Brano selezionato:
++++++++

Due Comandamenti, non 613

(Mt 22,34-40)
30^ Domenica Tempo Ordinario

Chi è di turno oggi? Per far che? Ma per tendere un tranello a Gesù, si capisce! Passano le domeniche del tempo ordinario, ma come d’ordinario, in prima linea ci sono ancora sempre i farisei che dominano la scena anche in questo brano di Vangelo, sempre pronti “dopo che Gesù aveva chiuso (di nuovo!…) la bocca ai sadducei”, di aprire la loro. Per dire cosa? “Per metterlo alla prova”. Sempre lo stesso ritornello.

• Interrogazione orale

Ed è il turno di un dottore della legge che lo interroga chiamandolo “Maestro”. Di solito è il maestro che interroga gli alunni, ma qui abbiamo un far-iseo (volevo dire un farabutto) che inverte i ruoli. Interrogazione orale (prima l’orale, poi lo scritto…), come fosse un alunno di cui si vuole saggiare la preparazione. Quei poveri farisei si sentivano proprio investiti (da chissà chi poi…) della missione di cogliere in fallo Gesù, e non vi rinunciavano neanche a morire! Ma Gesù, non solo dimostra di essere preparatissimo, ma con la sua risposta, semplifica di molto la vita (e la matematica) di quei poveri dottori della legge, perché in pratica dice loro che i comandamenti da osservare sono solo due, mentre loro ne osservavano addirittura 613! Di cui 365 proibizioni e 248 precetti! Di che perdere il sonno, oltre che il senno: come fare a tenere i conti!?

++++++++

Domande sul materiale:
**a.** Riporta fedelmente il passo del commento sui due comandamenti da "(Mt 22,34-40)" a "lo stesso ritornello.".
**b.** Elenca tutte le quantità che il commento sui due comandamenti attribuisce a comandamenti, proibizioni e precetti, specificando a cosa si riferisce ciascuna.

++++++++

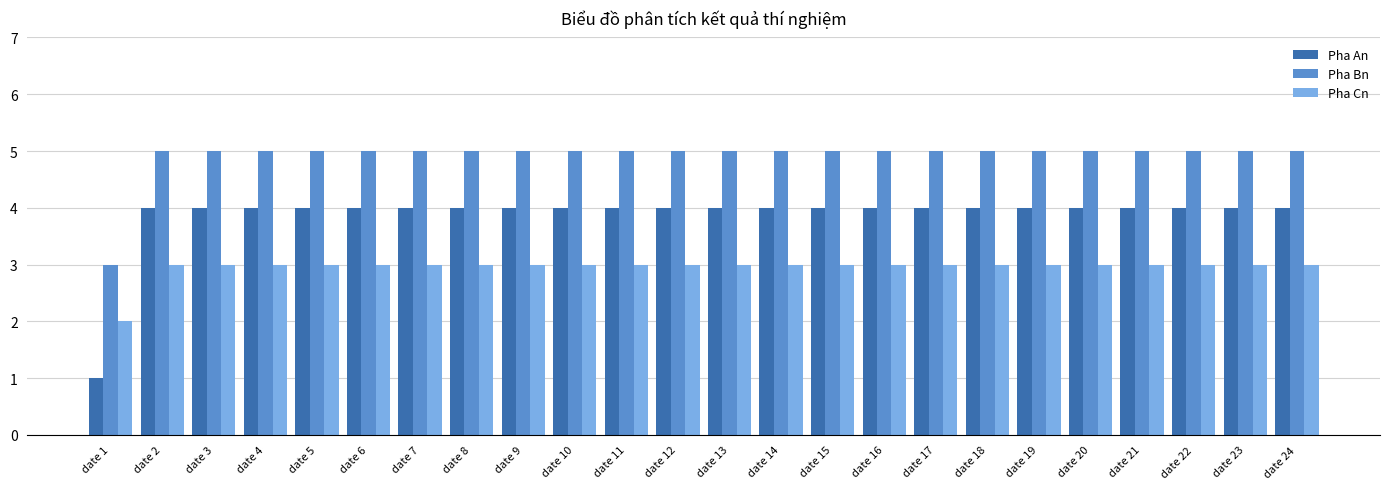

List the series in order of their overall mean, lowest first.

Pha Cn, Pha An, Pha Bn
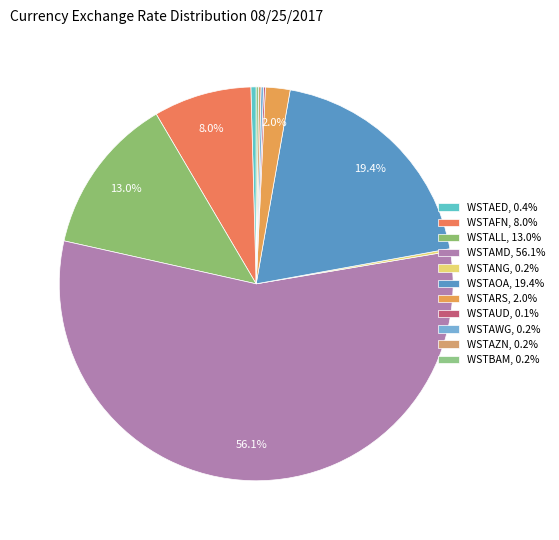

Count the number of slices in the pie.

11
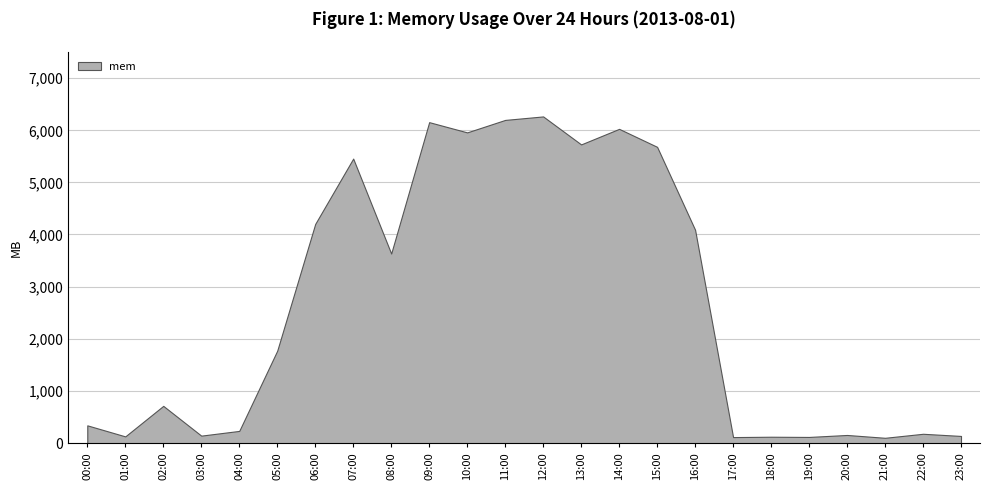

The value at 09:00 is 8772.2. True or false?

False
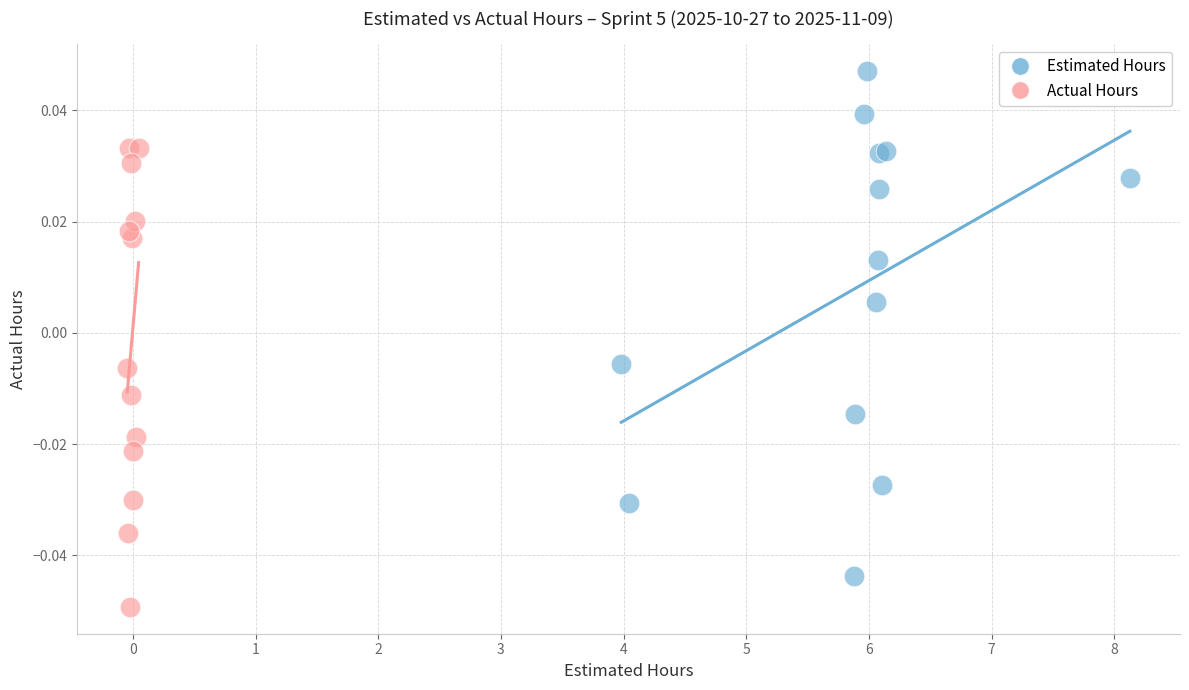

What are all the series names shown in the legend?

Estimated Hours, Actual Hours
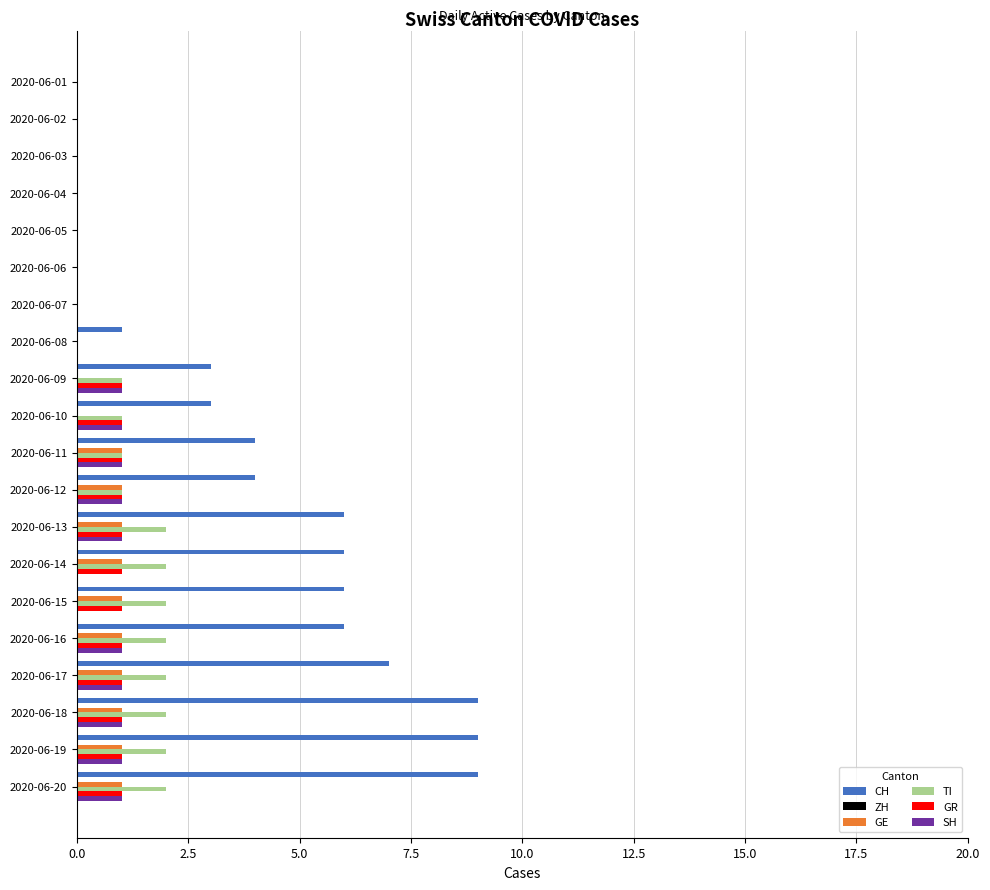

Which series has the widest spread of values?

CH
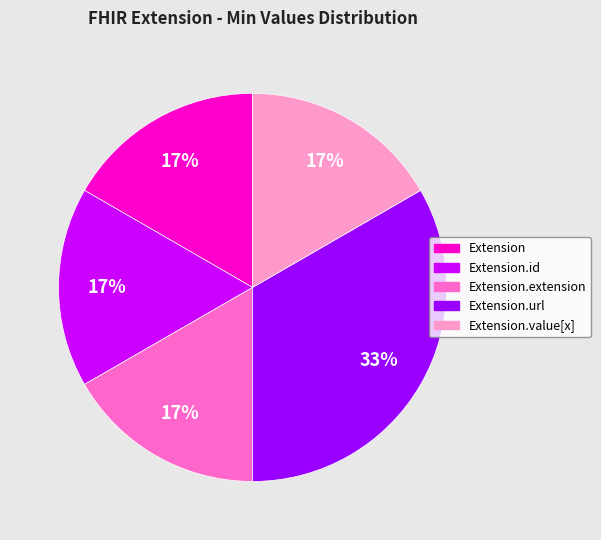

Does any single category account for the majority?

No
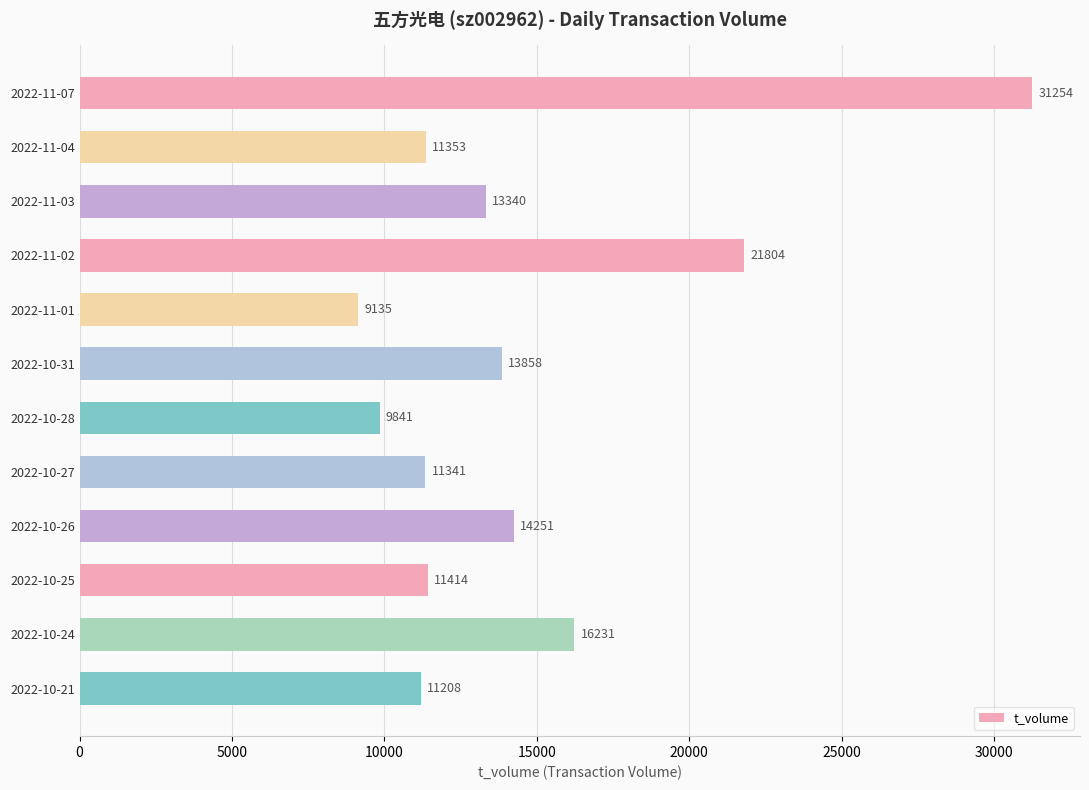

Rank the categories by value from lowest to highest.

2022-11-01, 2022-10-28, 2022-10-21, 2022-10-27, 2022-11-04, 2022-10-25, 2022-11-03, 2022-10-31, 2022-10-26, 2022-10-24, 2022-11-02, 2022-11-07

++++++++

Soluzioni degli esercizi:
**a.**
(Mt 22,34-40)
30^ Domenica Tempo Ordinario

Chi è di turno oggi? Per far che? Ma per tendere un tranello a Gesù, si capisce! Passano le domeniche del tempo ordinario, ma come d’ordinario, in prima linea ci sono ancora sempre i farisei che dominano la scena anche in questo brano di Vangelo, sempre pronti “dopo che Gesù aveva chiuso (di nuovo!…) la bocca ai sadducei”, di aprire la loro. Per dire cosa? “Per metterlo alla prova”. Sempre lo stesso ritornello.

**b.**
- 2: i comandamenti da osservare secondo la risposta di Gesù
- 613: i comandamenti osservati dai dottori della legge
- 365: le proibizioni comprese nei 613
- 248: i precetti compresi nei 613